Development of hydrogel-based flexible electronics with robust elasticity, low hysteresis, and excellent durability is still challenging. Herein, for the first time, B-N coordination was employed as the main driving force to promote gelation by free radical polymerization of acrylamide and 3-acrylamidophenylboronic acid. Owing to the outstanding stability of B-N coordination, the hydrogels could retain their initial stress (>95%) during 500 tension cycles (strain of 200%) with <10% hysteresis.
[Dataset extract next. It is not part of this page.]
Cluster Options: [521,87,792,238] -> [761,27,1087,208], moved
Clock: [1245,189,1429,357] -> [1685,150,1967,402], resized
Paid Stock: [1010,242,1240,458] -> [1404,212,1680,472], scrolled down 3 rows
Moreover, the addition of NaCl elevated the mechanical properties (break stress of 0.21 MPa and fracture strain of 1600%) and imparted high electrical conductivity (4.8 S/m) and superior gauge factor (10.2) to the hydrogels. The conductive hydrogels could accurately distinguish various deformations (2.5-200% tensile strain and 1- 25 kPa compressive stress) and successively output reliable electrical signals with super durability (1000 tensile cycles with a strain of 100% and 1000 compressive cycles with a stress of 15 kPa). Combined with moderate tissue adhesiveness, the conductive hydrogels can monitor various human activities with constant outputs. This work offers a new solution to integrate high stretchability, robust elasticity, and low hysteresis into noncovalent cross-linked hydrogels, and may show vast potential in the development of flexible electronic devices.